Leur hôte fronça ses sourcils parfaitement épilés.

Intéressant. Voilà bien plusieurs siècles que mon domaine n’a pas reçu la visite des barbares du sud… 

Une voix suave au timbre profond résonna dans l’esprit des voyageurs avec un écho se répercutant jusqu’à leur poitrine. Elle avait quelque chose d’envoutant, comme si un brouillard douillet s’insinuait dans leur cerveau, une présence apaisante au premier abord, mais écrasante et dominatrice. Cette force émanait du Prince comme les vagues soulevées par une pierre jetée dans une mare. Avec une lenteur reptilienne, Milostivar s’approcha d’eux en les jaugeant un par un.

Je vois deux mages. L’un déjà vieux, l’autre dont la flamme vive de la jeunesse bout en elle. Si vivace, si belle…

La main d’Elio tremblait sur le pommeau de son arme mais impossible de dégainer. Il constata qu’il en était de même pour ses compagnons, immobiles, à fixer leur hôte avancer, pas après pas, sans les quitter des yeux.

Ses yeux, deux gouffres sombres dans lesquels l’attention d’Emilia était absorbée irrémédiablement. La jeune femme, tétanisée, sentait la volonté du prince l’envelopper toute entière. Emprisonner ses pensées dans un étau et scruter chaque recoin de son âme. Elle comprit ce qu’avait ressenti le gardien quelques secondes plus tôt. De l’admiration, une peur piquante tel un millier d’aiguilles minuscules lui transperçant la nuque jusqu’en bas du dos. Peu à peu le visage parfait du prince se changea, le cœur de la jeune femme s’emballa de terreur. Ce n’était plus un visage, mais un ovale blafard percé de trois énormes tourbillons noirs, deux trous sans fond où sa conscience se perdait petit à petit.

Un bourdonnement désagréable la tira un instant de sa torpeur, ses pensées fragmentées lui revinrent.

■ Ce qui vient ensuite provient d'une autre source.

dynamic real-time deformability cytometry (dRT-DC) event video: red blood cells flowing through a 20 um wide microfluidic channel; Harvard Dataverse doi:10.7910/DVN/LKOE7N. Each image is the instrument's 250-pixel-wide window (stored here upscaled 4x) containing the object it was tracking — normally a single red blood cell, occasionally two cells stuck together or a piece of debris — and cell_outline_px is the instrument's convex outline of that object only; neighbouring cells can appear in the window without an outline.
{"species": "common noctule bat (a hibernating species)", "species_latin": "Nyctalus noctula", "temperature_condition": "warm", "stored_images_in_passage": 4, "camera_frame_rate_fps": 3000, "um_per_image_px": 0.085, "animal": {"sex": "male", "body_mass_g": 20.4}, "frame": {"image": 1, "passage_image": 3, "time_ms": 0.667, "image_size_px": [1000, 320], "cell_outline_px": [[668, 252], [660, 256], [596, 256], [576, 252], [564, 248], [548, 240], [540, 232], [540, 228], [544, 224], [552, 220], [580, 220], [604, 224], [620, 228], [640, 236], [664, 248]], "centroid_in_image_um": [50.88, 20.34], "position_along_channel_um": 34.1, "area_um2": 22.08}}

C’était comme sortir d’un sommeil profond après un cauchemar, les yeux et l’esprit embués, un picotement à peine perceptible derrière le crâne… et toujours se bourdonnement insupportable qui allait crescendo. Un frisson électrique parcourut ses membres et la jeune femme fut jetée en arrière, le bourdonnement se dissipa en même temps que le brouillard glacial qui enserrait son esprit. Le visage cauchemardesque de Milostivar s’effaça pour reprendre forme humaine, à l’exception de ses yeux fous de rage et de ses dents aiguisés comme des rasoirs, serrées si fort qu’elles en grinçaient. Sol apparut dans son champ de vision, une lumière vive lui recouvrant les bras. La lumière se concentra dans ses paumes et un éclair fulgurant atteignit le prince en pleine poitrine. Le corps de ce dernier se contracta et bascula violemment en arrière, projeté à toute vitesse de l’autre côté du hall. Il heurta le mur de pierre verte avec une telle force qu’il s’y encastra, faisant voler plusieurs morceaux de briques couleur émeraude. Son expression n’avait cependant pas changer pour autant, pire, il regardait maintenant l’érudit avec une colère indicible. Son trident lui avait échappé et gisait au sol, inerte.

Les autres secouèrent la tête, les yeux vitreux. Quand Elio aperçut l’arme du prince gisant au sol, il dégaina son épée et bondit en braquant son arme sur le morceau de masque enchâssé dans le trident.

N’y pense même pas, “havietch“ ! cracha le prince, toujours dans son mur.

— Aucune idée de ce que ça veut dire ! cria le chevalier en abattant sa lame.

Il manqua sa cible de peu. Le trident glissa sur le carrelage jusque dans la main tendue de Milostivar qui finit par s’extraire du mur comme si de rien n’était. Les autres aventuriers se mirent en position défensive autour d’Emilia. Anton, conscient qu’il ne pourrait pas tenir bien longtemps avec ses blessures s’ils devaient combattre, décida de se placer en retrait auprès de la jeune femme. Le mercenaire jeta un coup d’œil anxieux en direction des escalier et, malheureusement, ce qu’il craignait arriva. Les statues se mirent à bouger. Avec sa lenteur caractéristique, la légion de pierre se mit en branle et fondait sur eux.

— Sol, Orm occupez-vous des statues, empêchez les d’approcher au maximum, ordonna l’ancien commandant. Elio et Jambar tâchez de nous débarrasser de sa seigneurie.

— Soit on lui coupe son soutient, soit on fait d’une pierre deux coup en l’éliminant, compris.

Le barbare hocha la tête et dégaina sa hache à double tranchant. Une ombre passa subitement sur son visage.

— Qu’y a-t-il ? demanda Sol, préoccupé.

— Je… J’ai oublié les sacs de vivres au bord du lac tout à l’heure… Le con.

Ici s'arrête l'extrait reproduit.